2.1 He further submits that even if there is a lapse it is a procedural lapse. Since, the payment of service tax and use of the service in the SEZ is not under dispute, refund is liable to the sanctioned. He placed reliance on the following judgments:-

  • Manubhai & Co. Vs. CST, Ahmedabad, reported in 2011 (21) S.T.R. 65 (Tri.-Ahmd.)
  • Zydus Hospira Oncology Pvt Ltd. Vs. Commissioner of Central Excise, Ahmedabad, reported in 2013 (30) S.T.R. 487 (Tri.-Ahmd.)
  • Devarsons Industries Pvt. Ltd. Vs. Commissioner of Central Excise, Ahmedabad-II, reported in 2014 (33) S.T.R. 197 (Tri-Ahmd.)
  • Vijay Cotton & Fibre Co. Vs. Commissioner of Service Tax, Mumbai, reported in 2014 (36) S.T.R. 1164 (Tri-Mumbai)
  • Commissioner of Central Excise Vs. AIA Engineering Pvt. Ltd, reported in 2014 (36) S.T.R. 1236 (Guj.)
  • Commissioner of Service Tax, Ahmedabad Vs. Adani Enterprise Ltd., reported in 2015 (37) S.T.R. 667 (Tri.- Ahmd.)

Whereby it was held that merely for procedural lapse refund cannot be rejected

3. Shri Anand Kumar Learned Superintendent (AR) appearing on behalf of the Revenue reiterates the findings of the impugned order.

4. On careful consideration of the submission made by both the sides and perusal of record, I find that the only reason for rejection of refund claim filed by the appellant under Notification No. 12/2013-ST is that the appellant have not complied with the condition provided under Clause-III of Sub-clause (c) of the Notification whereby the appellant was supposed to obtain service tax registration in order to claim the refund.
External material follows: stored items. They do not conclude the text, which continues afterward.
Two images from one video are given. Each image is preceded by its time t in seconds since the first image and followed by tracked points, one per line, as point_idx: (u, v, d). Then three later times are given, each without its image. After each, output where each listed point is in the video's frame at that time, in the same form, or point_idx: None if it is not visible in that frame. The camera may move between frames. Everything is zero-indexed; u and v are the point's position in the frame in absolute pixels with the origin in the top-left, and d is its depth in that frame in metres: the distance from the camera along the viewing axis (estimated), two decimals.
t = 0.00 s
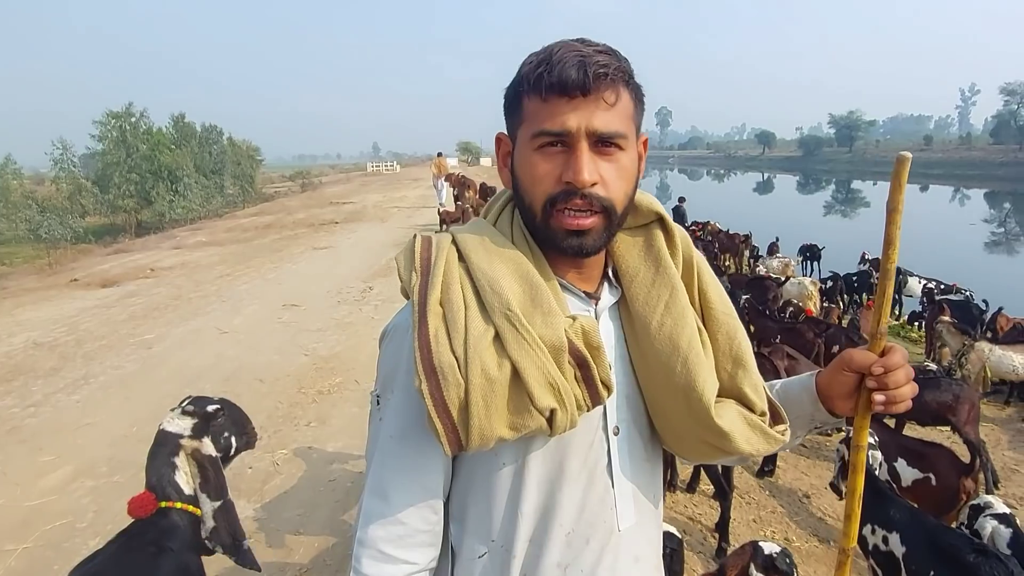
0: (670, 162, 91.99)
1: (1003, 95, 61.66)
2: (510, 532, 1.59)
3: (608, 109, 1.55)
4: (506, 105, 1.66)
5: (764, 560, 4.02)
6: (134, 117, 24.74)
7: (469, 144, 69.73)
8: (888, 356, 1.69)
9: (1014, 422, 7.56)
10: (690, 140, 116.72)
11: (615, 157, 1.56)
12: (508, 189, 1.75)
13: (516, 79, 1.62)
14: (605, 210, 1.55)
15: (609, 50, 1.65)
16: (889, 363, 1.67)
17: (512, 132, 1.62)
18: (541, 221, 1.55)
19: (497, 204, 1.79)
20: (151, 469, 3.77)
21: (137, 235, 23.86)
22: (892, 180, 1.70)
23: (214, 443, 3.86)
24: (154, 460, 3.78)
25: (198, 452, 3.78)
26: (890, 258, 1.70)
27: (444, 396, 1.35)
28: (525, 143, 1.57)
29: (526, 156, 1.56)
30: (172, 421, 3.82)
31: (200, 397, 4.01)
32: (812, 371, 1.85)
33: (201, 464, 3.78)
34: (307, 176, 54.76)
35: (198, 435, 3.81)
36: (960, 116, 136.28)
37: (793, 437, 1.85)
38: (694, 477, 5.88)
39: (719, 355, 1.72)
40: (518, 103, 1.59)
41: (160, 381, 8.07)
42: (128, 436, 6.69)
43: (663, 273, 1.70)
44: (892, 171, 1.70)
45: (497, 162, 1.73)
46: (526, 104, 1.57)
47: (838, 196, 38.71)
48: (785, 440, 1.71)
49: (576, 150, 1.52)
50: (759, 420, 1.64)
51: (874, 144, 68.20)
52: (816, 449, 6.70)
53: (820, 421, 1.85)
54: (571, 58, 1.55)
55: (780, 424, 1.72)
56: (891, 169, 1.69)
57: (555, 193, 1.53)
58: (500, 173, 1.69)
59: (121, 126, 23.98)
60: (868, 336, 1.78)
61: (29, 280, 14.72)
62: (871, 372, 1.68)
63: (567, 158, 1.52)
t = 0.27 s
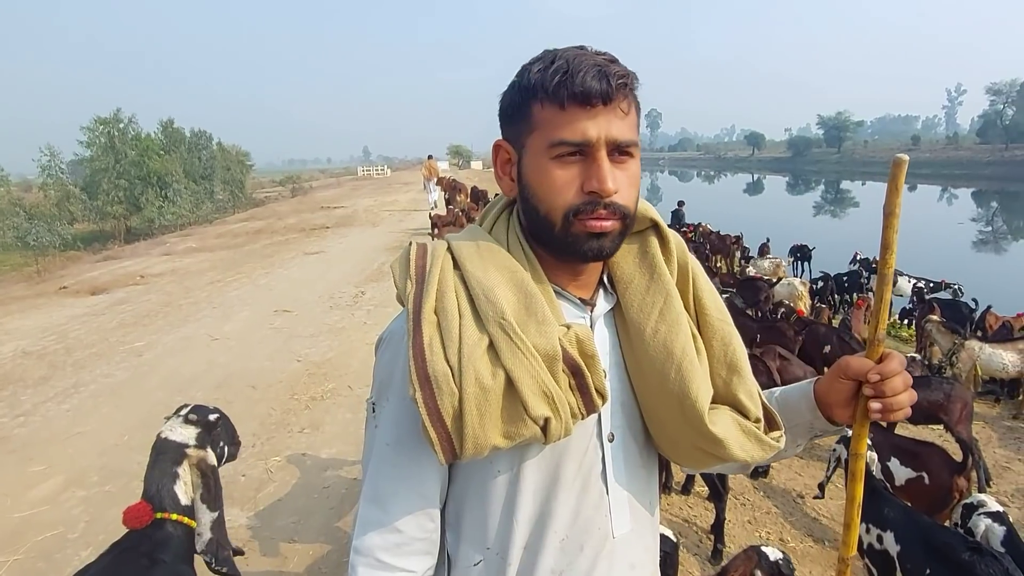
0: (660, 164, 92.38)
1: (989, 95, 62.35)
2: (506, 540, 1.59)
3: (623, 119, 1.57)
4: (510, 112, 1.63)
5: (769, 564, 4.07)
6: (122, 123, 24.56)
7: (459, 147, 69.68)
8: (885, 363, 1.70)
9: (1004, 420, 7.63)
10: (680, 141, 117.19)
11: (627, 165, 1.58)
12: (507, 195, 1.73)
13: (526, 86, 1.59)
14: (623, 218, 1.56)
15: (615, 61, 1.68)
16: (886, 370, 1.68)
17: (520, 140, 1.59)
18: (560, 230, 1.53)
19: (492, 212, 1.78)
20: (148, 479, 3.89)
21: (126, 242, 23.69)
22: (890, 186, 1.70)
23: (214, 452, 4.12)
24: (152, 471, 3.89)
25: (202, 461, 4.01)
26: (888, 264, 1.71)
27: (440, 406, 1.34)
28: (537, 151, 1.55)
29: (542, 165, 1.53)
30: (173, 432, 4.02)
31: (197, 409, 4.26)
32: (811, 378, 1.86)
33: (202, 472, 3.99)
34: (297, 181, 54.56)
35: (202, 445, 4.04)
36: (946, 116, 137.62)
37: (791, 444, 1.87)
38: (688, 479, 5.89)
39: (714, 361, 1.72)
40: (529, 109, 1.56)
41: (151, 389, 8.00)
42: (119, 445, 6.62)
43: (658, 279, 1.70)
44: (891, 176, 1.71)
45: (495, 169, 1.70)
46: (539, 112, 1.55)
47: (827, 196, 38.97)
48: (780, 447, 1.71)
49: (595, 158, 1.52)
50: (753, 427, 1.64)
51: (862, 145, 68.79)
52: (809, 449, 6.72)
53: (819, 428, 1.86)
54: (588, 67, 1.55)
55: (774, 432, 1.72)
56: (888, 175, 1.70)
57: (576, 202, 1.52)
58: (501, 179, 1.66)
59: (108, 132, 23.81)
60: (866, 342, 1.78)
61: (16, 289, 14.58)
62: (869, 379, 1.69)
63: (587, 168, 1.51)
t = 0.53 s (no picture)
0: (651, 166, 92.69)
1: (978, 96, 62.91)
2: (502, 546, 1.58)
3: (624, 127, 1.58)
4: (507, 117, 1.60)
5: (761, 561, 4.06)
6: (112, 129, 24.41)
7: (452, 151, 69.64)
8: (881, 361, 1.71)
9: (996, 419, 7.69)
10: (672, 144, 117.66)
11: (626, 171, 1.59)
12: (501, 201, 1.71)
13: (526, 91, 1.57)
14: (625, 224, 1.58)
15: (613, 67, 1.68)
16: (881, 368, 1.70)
17: (519, 146, 1.57)
18: (564, 238, 1.53)
19: (482, 217, 1.78)
20: (143, 486, 3.87)
21: (117, 249, 23.53)
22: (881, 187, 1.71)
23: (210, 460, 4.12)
24: (147, 478, 3.87)
25: (198, 470, 3.99)
26: (882, 264, 1.71)
27: (435, 415, 1.33)
28: (540, 157, 1.53)
29: (545, 172, 1.52)
30: (170, 439, 4.01)
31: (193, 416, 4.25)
32: (806, 377, 1.86)
33: (198, 480, 3.98)
34: (289, 186, 54.40)
35: (199, 453, 4.03)
36: (935, 117, 138.70)
37: (785, 443, 1.86)
38: (683, 481, 5.89)
39: (707, 363, 1.72)
40: (531, 115, 1.54)
41: (144, 397, 7.95)
42: (111, 454, 6.56)
43: (649, 282, 1.70)
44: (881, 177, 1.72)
45: (488, 173, 1.67)
46: (542, 118, 1.53)
47: (818, 198, 39.17)
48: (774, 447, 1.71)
49: (600, 165, 1.52)
50: (747, 427, 1.64)
51: (852, 146, 69.28)
52: (804, 450, 6.73)
53: (815, 428, 1.86)
54: (593, 75, 1.54)
55: (768, 431, 1.73)
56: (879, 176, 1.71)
57: (582, 208, 1.52)
58: (496, 185, 1.63)
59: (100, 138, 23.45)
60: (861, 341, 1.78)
61: (6, 296, 14.46)
62: (865, 378, 1.70)
63: (593, 176, 1.52)
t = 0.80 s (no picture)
0: (645, 169, 92.92)
1: (969, 98, 63.35)
2: (496, 553, 1.57)
3: (622, 135, 1.59)
4: (504, 125, 1.59)
5: (751, 558, 4.08)
6: (105, 135, 24.31)
7: (446, 155, 69.66)
8: (867, 361, 1.72)
9: (990, 419, 7.73)
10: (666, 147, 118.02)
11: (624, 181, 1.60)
12: (495, 208, 1.69)
13: (524, 101, 1.56)
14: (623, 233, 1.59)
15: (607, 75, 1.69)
16: (869, 368, 1.70)
17: (517, 155, 1.56)
18: (564, 246, 1.54)
19: (473, 221, 1.77)
20: (139, 494, 3.84)
21: (110, 255, 23.44)
22: (866, 189, 1.72)
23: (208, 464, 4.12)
24: (145, 483, 3.85)
25: (197, 475, 4.00)
26: (867, 266, 1.72)
27: (431, 424, 1.33)
28: (538, 167, 1.53)
29: (545, 181, 1.52)
30: (168, 446, 4.00)
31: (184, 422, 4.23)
32: (794, 379, 1.86)
33: (197, 485, 3.98)
34: (282, 191, 54.28)
35: (197, 457, 4.05)
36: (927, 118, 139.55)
37: (774, 444, 1.86)
38: (679, 482, 5.89)
39: (698, 367, 1.72)
40: (529, 124, 1.54)
41: (138, 403, 7.90)
42: (105, 460, 6.52)
43: (642, 286, 1.70)
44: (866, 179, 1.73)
45: (482, 179, 1.66)
46: (540, 127, 1.53)
47: (812, 200, 39.32)
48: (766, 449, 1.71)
49: (599, 175, 1.53)
50: (738, 430, 1.64)
51: (844, 148, 69.67)
52: (798, 451, 6.74)
53: (802, 429, 1.86)
54: (592, 85, 1.54)
55: (759, 433, 1.73)
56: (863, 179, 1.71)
57: (582, 220, 1.53)
58: (490, 192, 1.63)
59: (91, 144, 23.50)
60: (847, 341, 1.78)
61: None
62: (852, 378, 1.70)
63: (591, 186, 1.52)
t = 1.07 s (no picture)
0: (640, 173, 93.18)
1: (961, 101, 63.81)
2: (493, 558, 1.57)
3: (617, 147, 1.59)
4: (499, 136, 1.58)
5: (745, 558, 4.09)
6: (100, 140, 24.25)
7: (441, 160, 69.68)
8: (859, 364, 1.70)
9: (985, 421, 7.76)
10: (661, 150, 118.40)
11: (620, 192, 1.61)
12: (491, 218, 1.69)
13: (520, 114, 1.56)
14: (620, 243, 1.60)
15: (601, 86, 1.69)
16: (862, 371, 1.69)
17: (513, 166, 1.56)
18: (562, 257, 1.55)
19: (469, 227, 1.77)
20: (137, 500, 3.83)
21: (105, 260, 23.36)
22: (859, 193, 1.72)
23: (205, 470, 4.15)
24: (144, 488, 3.86)
25: (197, 479, 4.03)
26: (859, 269, 1.72)
27: (429, 432, 1.33)
28: (535, 180, 1.53)
29: (542, 194, 1.52)
30: (167, 451, 4.02)
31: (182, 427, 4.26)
32: (789, 382, 1.86)
33: (196, 490, 4.00)
34: (278, 195, 54.22)
35: (196, 462, 4.07)
36: (920, 121, 140.31)
37: (768, 448, 1.87)
38: (676, 486, 5.89)
39: (694, 372, 1.73)
40: (525, 138, 1.53)
41: (133, 409, 7.87)
42: (100, 467, 6.49)
43: (637, 293, 1.71)
44: (858, 183, 1.73)
45: (477, 191, 1.66)
46: (536, 141, 1.53)
47: (806, 203, 39.47)
48: (760, 454, 1.72)
49: (596, 187, 1.53)
50: (733, 435, 1.65)
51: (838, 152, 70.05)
52: (795, 454, 6.76)
53: (797, 432, 1.87)
54: (588, 99, 1.54)
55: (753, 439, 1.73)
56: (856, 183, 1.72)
57: (580, 231, 1.54)
58: (486, 203, 1.62)
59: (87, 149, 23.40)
60: (841, 344, 1.78)
61: None
62: (846, 381, 1.69)
63: (588, 199, 1.53)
The relevant conditions are reproduced below:-

(III) The refund of service tax on (i) the specified services that are not exclusively used for authorised operation, or (ii) the specified services on which ab-initio exemption is admissible but not claimed, shall be allowed subject to the following procedure and conditions, namely

(a)….

(b)..

the SEZ Unit or Developer who is registered as an assessee under the Central Excise Act, 1944 (1 of 1944) or the rules made there under, or the said Act or the rules made there under, shall file the claim for refund to the jurisdictional Deputy Commissioner of Central Excise or Assistant Commissioner of Central Excise, the as the case may be, in Form A-4;

(d) to (f)

(g) the SEZ Unit or the Developer who is not so registered under the provisions referred to in clause (c), shall, before filing a claim for refund under this notification, make an application for registration under rule 4 of the Service Tax Rules, 1994.

4.1 From the above condition of the Notification, the assessee is required to obtain a registration before filling a refund claim in terms of Clause-III Sub-clause (c) of Notification. However, as per sub-clause (g) even if the appellant has not obtained the registration they may obtain registration before filing the refund claim. As per the facts of the present case the appellant though did not obtain the registration before filing the refund application but subsequently on 14.07.2015 they had obtained registration. After obtaining the registration, in my considered view the condition of the Notification provided under clause (c) stands made and on that account refund could not have been rejected as at the time of rejection of claim the appellant had registration in possession. Therefore, considering the same refund should have been sanctioned.

4.2 Moreover, even as per the condition the appellant is required to apply for the registration prior to filing the refund application. This condition is merely a procedural requirement and for breach of the procedural condition the substantial benefit of refund cannot rejected, particularly when the payment of service tax and use of service in the SEZ is not under dispute. Moreover, Section 26 of SEZ Act provides that no tax/ duties are leviable on the input or input service received and use in the SEZ. As per this statutory provision which override any other Act, the service tax is not leviable on the service received in SEZ. Accordingly, the tax paid on the service needs to be refunded. Therefore, in my considered view the appellant is legally entitled for the refund.

5. Hence impugned order is set aside. Appeals are allowed with consequential relief.